#### [ACTIVITY]
Go through the records below and copy out every line holding "center".

#### [THE DATA]

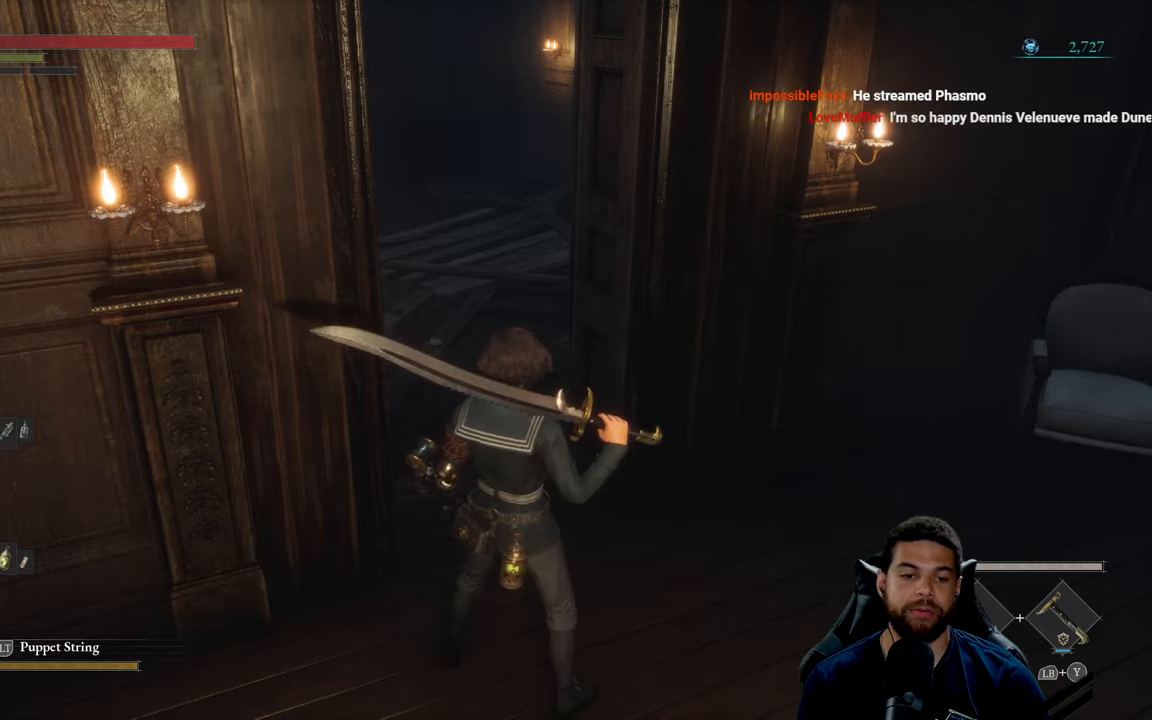
Gameplay with a controller (Xbox layout); each line is a JSON object with the inputs held at the frame after it. "events" lists button and stick changes between this image and that frame as [ms after this image, input, new state], when the widget could be followed in between.
{"buttons": [], "left_stick": "up", "right_stick": "center", "events": [[16, "left_stick", "up"]]}
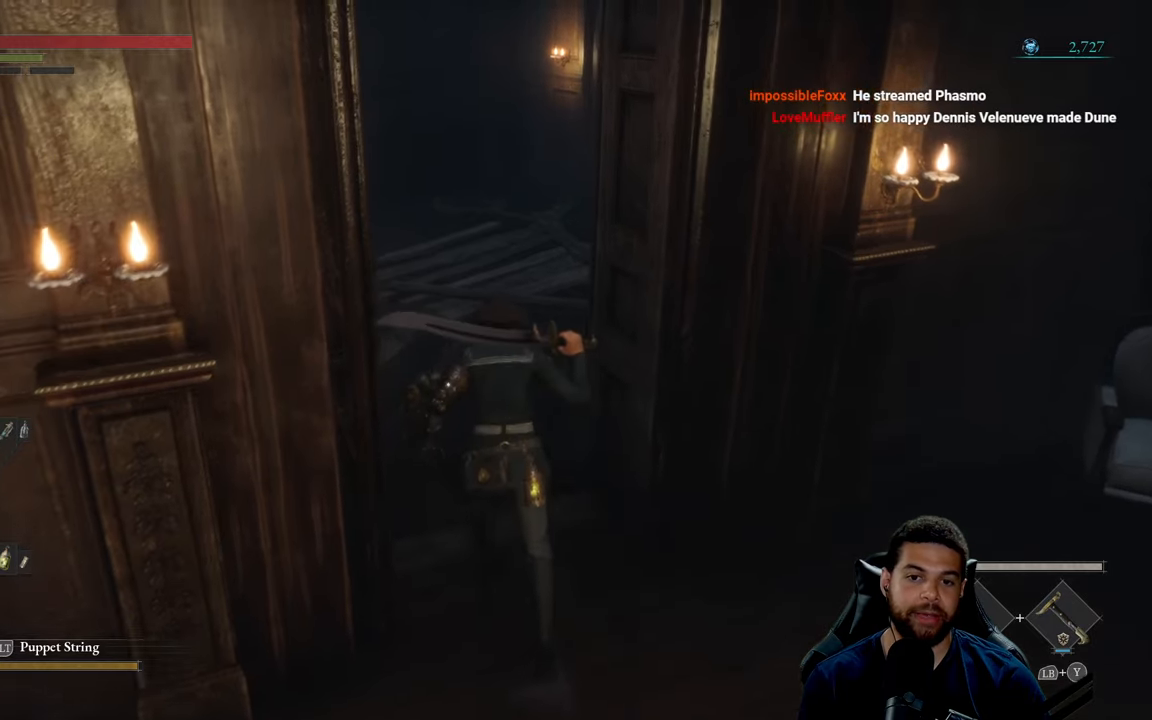
{"buttons": [], "left_stick": "center", "right_stick": "center", "events": [[450, "left_stick", "center"]]}
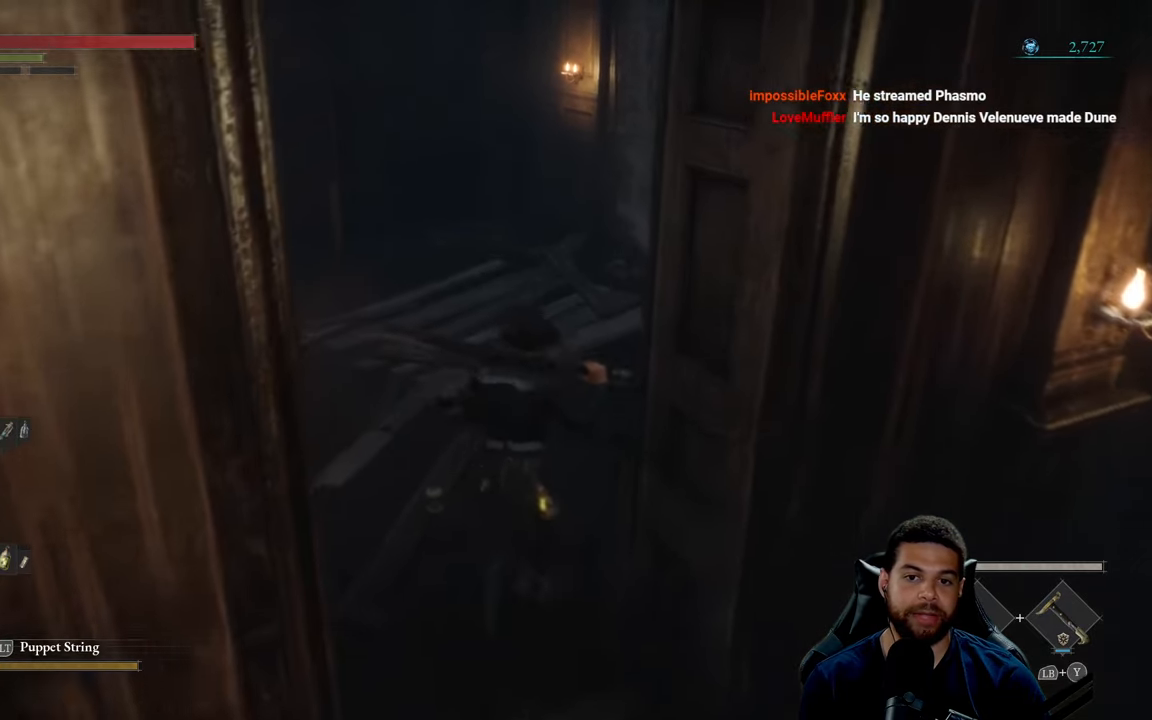
{"buttons": [], "left_stick": "center", "right_stick": "center", "events": []}
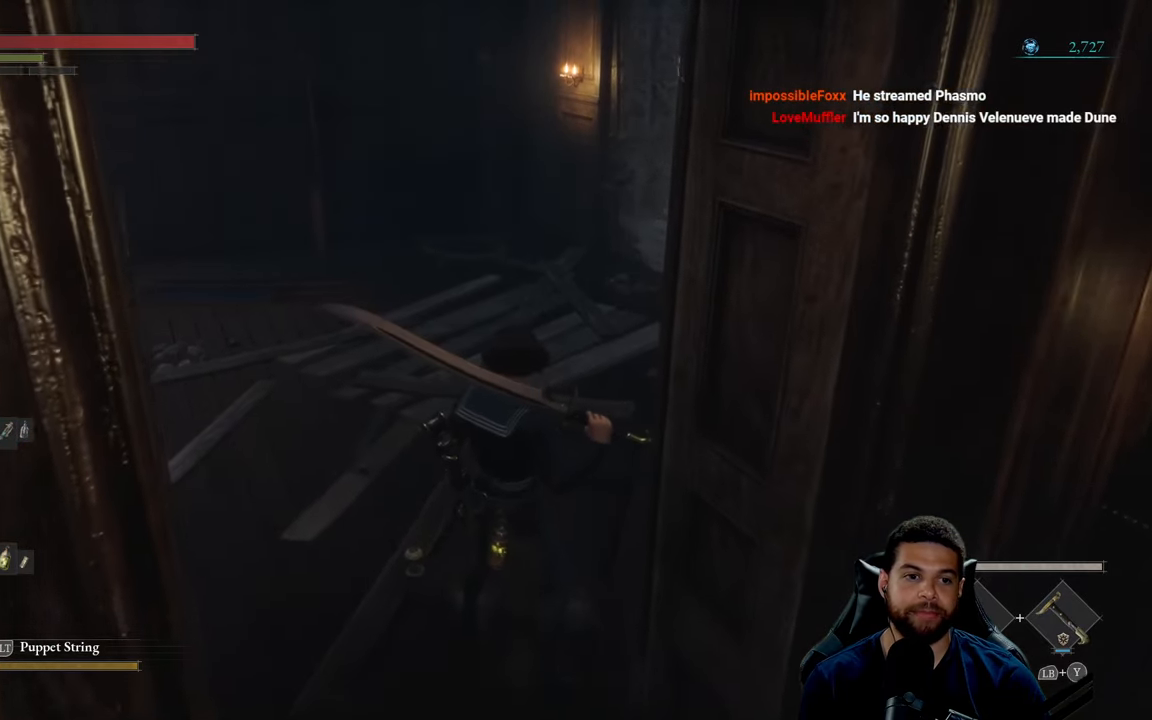
{"buttons": [], "left_stick": "center", "right_stick": "center", "events": []}
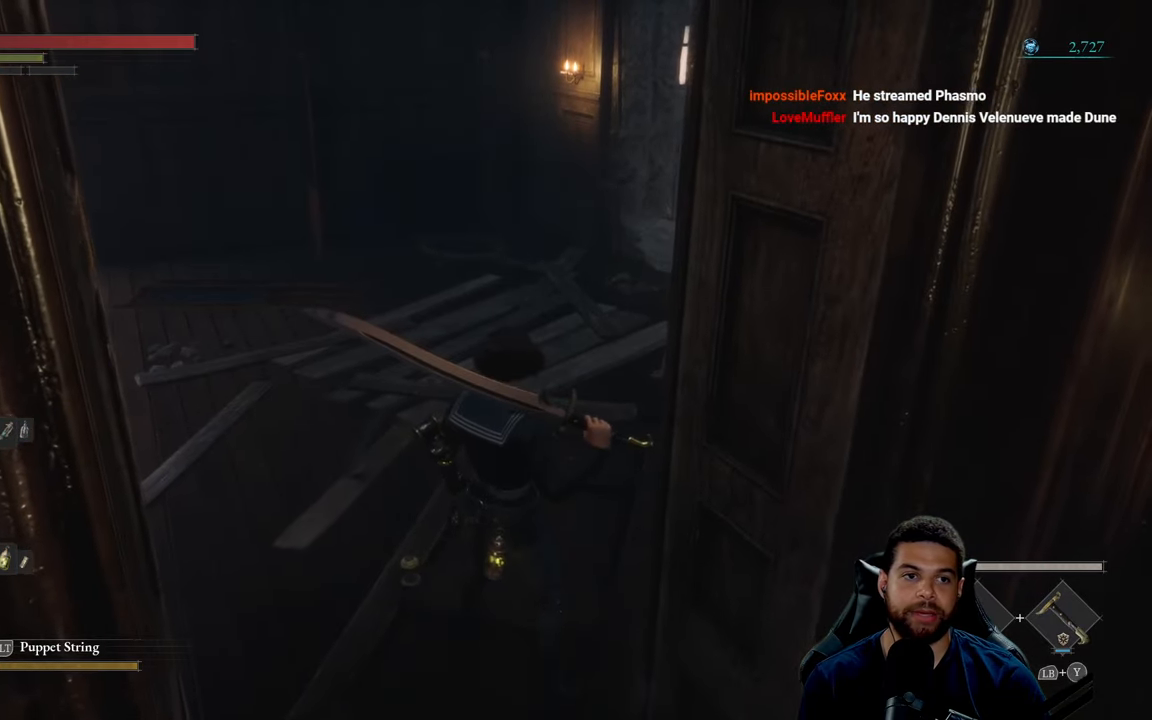
{"buttons": [], "left_stick": "up-left", "right_stick": "center", "events": [[483, "left_stick", "up-left"]]}
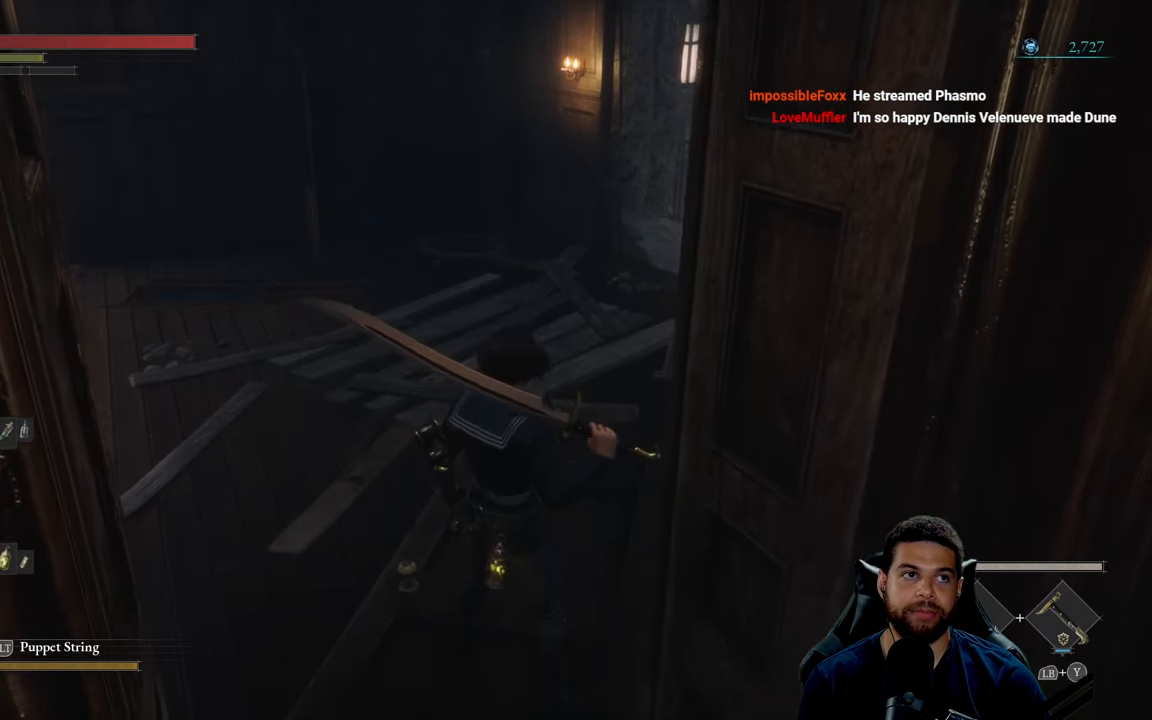
{"buttons": [], "left_stick": "up", "right_stick": "center", "events": [[383, "left_stick", "up"]]}
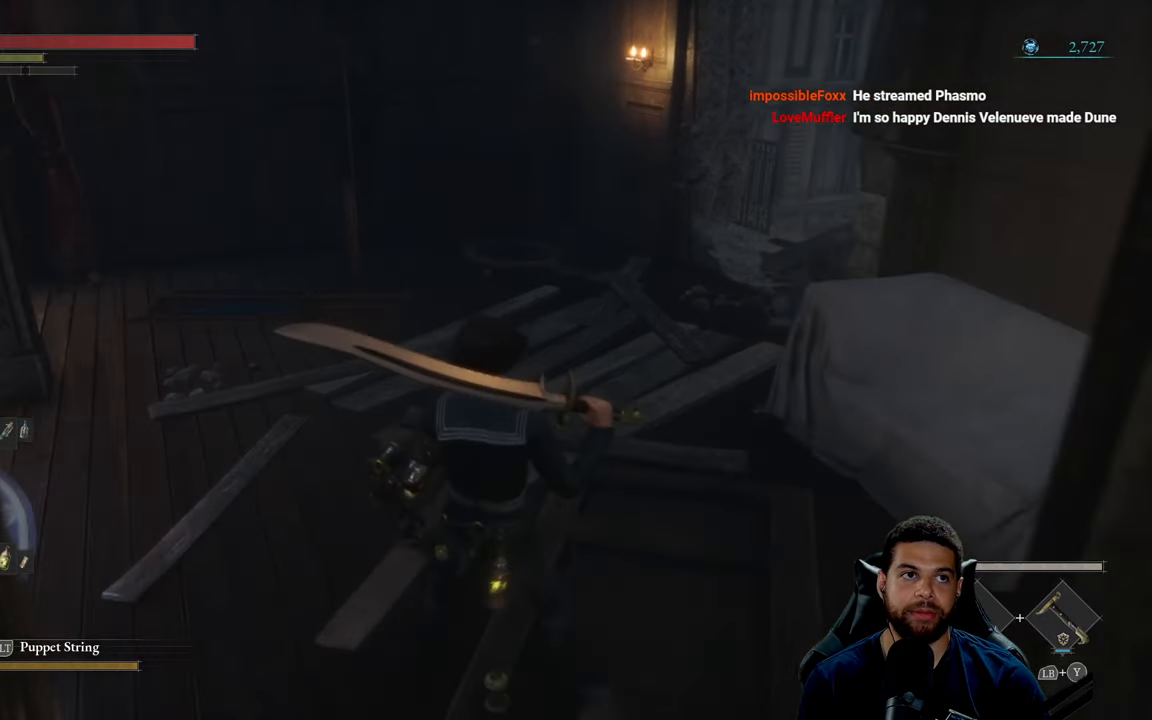
{"buttons": [], "left_stick": "up", "right_stick": "right", "events": [[100, "left_stick", "center"], [133, "right_stick", "right"], [233, "left_stick", "up"]]}
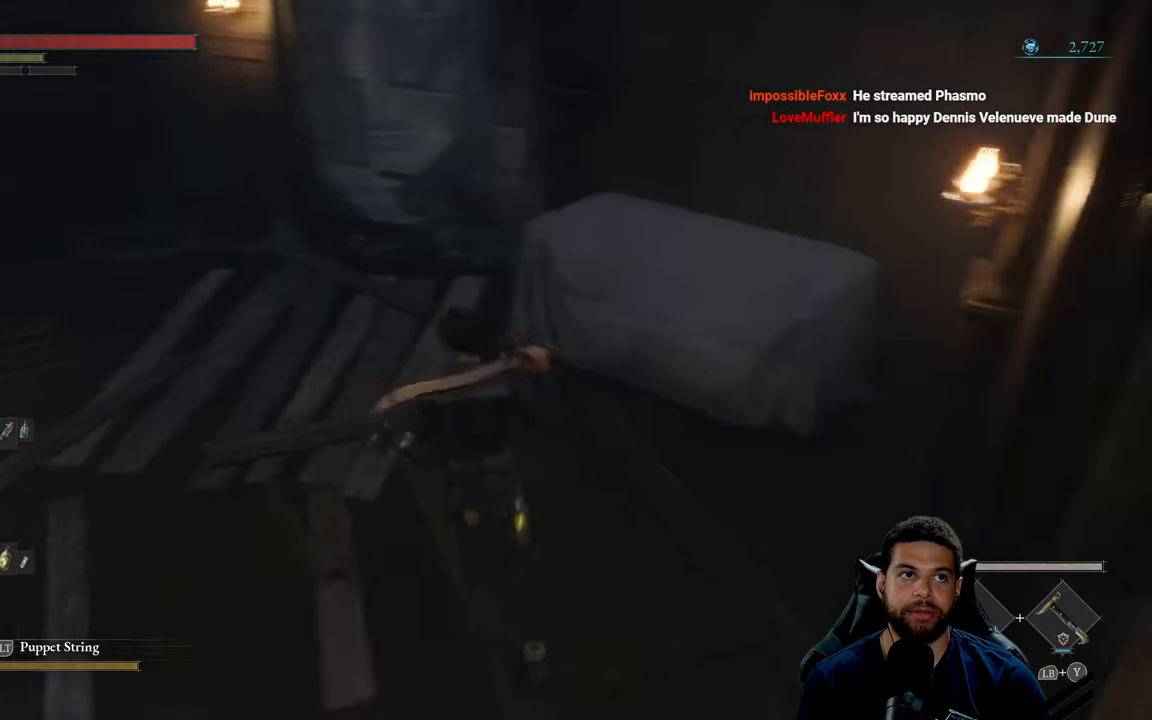
{"buttons": [], "left_stick": "up", "right_stick": "center", "events": [[16, "left_stick", "up-left"], [100, "right_stick", "center"], [450, "left_stick", "up"]]}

#### [TASK ANSWER]
{"buttons": [], "left_stick": "up", "right_stick": "center", "events": [[16, "left_stick", "up"]]}
{"buttons": [], "left_stick": "center", "right_stick": "center", "events": [[450, "left_stick", "center"]]}
{"buttons": [], "left_stick": "center", "right_stick": "center", "events": []}
{"buttons": [], "left_stick": "center", "right_stick": "center", "events": []}
{"buttons": [], "left_stick": "up-left", "right_stick": "center", "events": [[483, "left_stick", "up-left"]]}
{"buttons": [], "left_stick": "up", "right_stick": "center", "events": [[383, "left_stick", "up"]]}
{"buttons": [], "left_stick": "up", "right_stick": "right", "events": [[100, "left_stick", "center"], [133, "right_stick", "right"], [233, "left_stick", "up"]]}
{"buttons": [], "left_stick": "up", "right_stick": "center", "events": [[16, "left_stick", "up-left"], [100, "right_stick", "center"], [450, "left_stick", "up"]]}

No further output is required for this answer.